[Supplied records Boundary: Start]
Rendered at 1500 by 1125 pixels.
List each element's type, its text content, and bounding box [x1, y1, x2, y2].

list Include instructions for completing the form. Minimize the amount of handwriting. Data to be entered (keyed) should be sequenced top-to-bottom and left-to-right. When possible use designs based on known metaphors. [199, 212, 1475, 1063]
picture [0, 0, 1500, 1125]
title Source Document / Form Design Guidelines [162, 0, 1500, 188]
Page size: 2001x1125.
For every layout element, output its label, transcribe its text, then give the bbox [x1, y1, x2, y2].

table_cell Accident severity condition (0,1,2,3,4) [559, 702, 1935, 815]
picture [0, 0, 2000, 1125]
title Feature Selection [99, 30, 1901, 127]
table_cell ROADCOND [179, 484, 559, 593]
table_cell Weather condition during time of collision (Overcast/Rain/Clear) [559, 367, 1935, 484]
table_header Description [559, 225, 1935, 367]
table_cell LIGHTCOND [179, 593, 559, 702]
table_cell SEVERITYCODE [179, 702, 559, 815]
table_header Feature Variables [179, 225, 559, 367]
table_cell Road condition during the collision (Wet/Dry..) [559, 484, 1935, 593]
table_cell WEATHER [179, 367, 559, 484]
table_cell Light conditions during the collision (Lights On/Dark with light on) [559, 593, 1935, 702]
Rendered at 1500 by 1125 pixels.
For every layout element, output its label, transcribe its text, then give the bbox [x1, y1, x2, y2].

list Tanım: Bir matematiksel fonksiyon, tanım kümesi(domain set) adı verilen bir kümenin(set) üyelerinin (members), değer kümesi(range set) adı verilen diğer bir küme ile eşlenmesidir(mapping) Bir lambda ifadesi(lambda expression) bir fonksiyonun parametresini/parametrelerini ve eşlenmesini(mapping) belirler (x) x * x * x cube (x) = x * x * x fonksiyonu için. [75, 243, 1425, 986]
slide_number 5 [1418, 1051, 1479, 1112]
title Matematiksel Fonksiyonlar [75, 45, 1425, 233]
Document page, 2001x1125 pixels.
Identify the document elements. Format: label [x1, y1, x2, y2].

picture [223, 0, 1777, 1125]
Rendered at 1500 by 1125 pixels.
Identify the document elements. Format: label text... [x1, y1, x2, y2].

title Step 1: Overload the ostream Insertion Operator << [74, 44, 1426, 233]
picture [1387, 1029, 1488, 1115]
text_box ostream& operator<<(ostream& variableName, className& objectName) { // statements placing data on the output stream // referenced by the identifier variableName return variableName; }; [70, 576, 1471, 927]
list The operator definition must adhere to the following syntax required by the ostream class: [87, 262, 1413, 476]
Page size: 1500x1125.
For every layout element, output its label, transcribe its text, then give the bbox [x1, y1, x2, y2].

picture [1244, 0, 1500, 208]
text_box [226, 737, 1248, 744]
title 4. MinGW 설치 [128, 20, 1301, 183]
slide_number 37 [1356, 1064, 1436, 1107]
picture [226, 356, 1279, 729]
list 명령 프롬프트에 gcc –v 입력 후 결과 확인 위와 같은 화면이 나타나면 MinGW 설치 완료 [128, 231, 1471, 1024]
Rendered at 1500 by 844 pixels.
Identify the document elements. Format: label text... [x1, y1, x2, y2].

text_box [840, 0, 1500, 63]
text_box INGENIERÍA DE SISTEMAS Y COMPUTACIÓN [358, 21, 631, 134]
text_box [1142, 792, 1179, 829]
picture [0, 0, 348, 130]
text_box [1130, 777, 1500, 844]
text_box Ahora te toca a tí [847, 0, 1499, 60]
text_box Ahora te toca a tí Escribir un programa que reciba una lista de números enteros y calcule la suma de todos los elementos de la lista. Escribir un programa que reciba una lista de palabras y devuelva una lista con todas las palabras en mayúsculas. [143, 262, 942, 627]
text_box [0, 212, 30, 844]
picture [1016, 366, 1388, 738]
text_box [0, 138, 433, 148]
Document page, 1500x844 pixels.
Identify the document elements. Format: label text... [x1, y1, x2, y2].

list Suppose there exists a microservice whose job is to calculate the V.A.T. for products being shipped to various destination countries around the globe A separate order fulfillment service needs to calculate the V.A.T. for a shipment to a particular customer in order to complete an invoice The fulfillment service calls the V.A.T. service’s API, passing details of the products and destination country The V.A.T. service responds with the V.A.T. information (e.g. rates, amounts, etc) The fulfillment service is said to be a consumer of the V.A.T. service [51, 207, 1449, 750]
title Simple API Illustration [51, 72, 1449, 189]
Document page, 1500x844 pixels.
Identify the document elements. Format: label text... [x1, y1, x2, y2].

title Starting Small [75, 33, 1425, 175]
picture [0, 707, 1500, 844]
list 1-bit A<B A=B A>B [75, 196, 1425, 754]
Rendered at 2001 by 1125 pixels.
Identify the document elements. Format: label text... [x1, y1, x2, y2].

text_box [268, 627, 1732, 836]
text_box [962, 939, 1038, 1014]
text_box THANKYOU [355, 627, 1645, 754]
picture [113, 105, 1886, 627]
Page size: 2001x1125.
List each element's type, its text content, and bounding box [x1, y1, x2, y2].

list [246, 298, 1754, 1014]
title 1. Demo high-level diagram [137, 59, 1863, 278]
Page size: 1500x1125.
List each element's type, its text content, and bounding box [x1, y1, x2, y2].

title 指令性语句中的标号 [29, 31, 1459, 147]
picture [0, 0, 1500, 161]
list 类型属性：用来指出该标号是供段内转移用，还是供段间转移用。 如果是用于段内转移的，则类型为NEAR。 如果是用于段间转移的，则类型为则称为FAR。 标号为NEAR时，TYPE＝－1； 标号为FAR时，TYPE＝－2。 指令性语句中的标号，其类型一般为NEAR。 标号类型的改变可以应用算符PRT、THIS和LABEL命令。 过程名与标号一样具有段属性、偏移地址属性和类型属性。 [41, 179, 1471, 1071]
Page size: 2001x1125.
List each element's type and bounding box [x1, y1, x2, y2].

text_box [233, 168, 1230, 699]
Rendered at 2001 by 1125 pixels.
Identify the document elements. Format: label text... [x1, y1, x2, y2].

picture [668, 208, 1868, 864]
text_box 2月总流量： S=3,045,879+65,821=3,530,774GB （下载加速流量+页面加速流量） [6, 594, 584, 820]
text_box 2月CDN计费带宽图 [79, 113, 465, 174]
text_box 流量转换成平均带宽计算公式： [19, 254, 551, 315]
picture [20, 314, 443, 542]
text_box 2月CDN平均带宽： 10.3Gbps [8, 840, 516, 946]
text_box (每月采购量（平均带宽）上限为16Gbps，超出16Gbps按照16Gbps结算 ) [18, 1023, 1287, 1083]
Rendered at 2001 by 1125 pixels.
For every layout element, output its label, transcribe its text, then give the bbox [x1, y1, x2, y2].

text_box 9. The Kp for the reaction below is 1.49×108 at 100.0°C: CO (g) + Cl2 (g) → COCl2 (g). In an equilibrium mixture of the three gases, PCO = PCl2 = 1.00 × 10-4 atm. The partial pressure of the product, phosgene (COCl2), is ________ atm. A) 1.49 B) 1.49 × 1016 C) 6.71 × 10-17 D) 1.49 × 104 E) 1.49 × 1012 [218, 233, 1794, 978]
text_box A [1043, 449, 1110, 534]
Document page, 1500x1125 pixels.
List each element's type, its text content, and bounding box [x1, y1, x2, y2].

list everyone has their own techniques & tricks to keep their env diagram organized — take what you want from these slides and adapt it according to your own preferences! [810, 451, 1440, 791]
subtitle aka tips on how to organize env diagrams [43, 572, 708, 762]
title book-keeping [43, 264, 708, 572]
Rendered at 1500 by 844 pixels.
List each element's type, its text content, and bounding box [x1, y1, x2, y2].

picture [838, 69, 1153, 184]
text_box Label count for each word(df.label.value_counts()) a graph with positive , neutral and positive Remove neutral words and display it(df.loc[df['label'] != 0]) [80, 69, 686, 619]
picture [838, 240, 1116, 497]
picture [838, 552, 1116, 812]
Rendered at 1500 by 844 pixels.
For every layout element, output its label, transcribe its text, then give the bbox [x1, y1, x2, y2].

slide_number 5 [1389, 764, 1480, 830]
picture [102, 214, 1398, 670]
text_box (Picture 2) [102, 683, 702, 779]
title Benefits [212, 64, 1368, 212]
[Supplied records Boundary: End]
(Task brief)
In the data above, find the line with "text_box [962, 939, 1038, 1014]" and the line with "Document page, 1500x1125 pixels.". Retype both, plus every line between them, exactly.

(Response to this exercise)
text_box [962, 939, 1038, 1014]
text_box THANKYOU [355, 627, 1645, 754]
picture [113, 105, 1886, 627]
Page size: 2001x1125.
List each element's type, its text content, and bounding box [x1, y1, x2, y2].

list [246, 298, 1754, 1014]
title 1. Demo high-level diagram [137, 59, 1863, 278]
Page size: 1500x1125.
List each element's type, its text content, and bounding box [x1, y1, x2, y2].

title 指令性语句中的标号 [29, 31, 1459, 147]
picture [0, 0, 1500, 161]
list 类型属性：用来指出该标号是供段内转移用，还是供段间转移用。 如果是用于段内转移的，则类型为NEAR。 如果是用于段间转移的，则类型为则称为FAR。 标号为NEAR时，TYPE＝－1； 标号为FAR时，TYPE＝－2。 指令性语句中的标号，其类型一般为NEAR。 标号类型的改变可以应用算符PRT、THIS和LABEL命令。 过程名与标号一样具有段属性、偏移地址属性和类型属性。 [41, 179, 1471, 1071]
Page size: 2001x1125.
List each element's type and bounding box [x1, y1, x2, y2].

text_box [233, 168, 1230, 699]
Rendered at 2001 by 1125 pixels.
Identify the document elements. Format: label text... [x1, y1, x2, y2].

picture [668, 208, 1868, 864]
text_box 2月总流量： S=3,045,879+65,821=3,530,774GB （下载加速流量+页面加速流量） [6, 594, 584, 820]
text_box 2月CDN计费带宽图 [79, 113, 465, 174]
text_box 流量转换成平均带宽计算公式： [19, 254, 551, 315]
picture [20, 314, 443, 542]
text_box 2月CDN平均带宽： 10.3Gbps [8, 840, 516, 946]
text_box (每月采购量（平均带宽）上限为16Gbps，超出16Gbps按照16Gbps结算 ) [18, 1023, 1287, 1083]
Rendered at 2001 by 1125 pixels.
For every layout element, output its label, transcribe its text, then give the bbox [x1, y1, x2, y2].

text_box 9. The Kp for the reaction below is 1.49×108 at 100.0°C: CO (g) + Cl2 (g) → COCl2 (g). In an equilibrium mixture of the three gases, PCO = PCl2 = 1.00 × 10-4 atm. The partial pressure of the product, phosgene (COCl2), is ________ atm. A) 1.49 B) 1.49 × 1016 C) 6.71 × 10-17 D) 1.49 × 104 E) 1.49 × 1012 [218, 233, 1794, 978]
text_box A [1043, 449, 1110, 534]
Document page, 1500x1125 pixels.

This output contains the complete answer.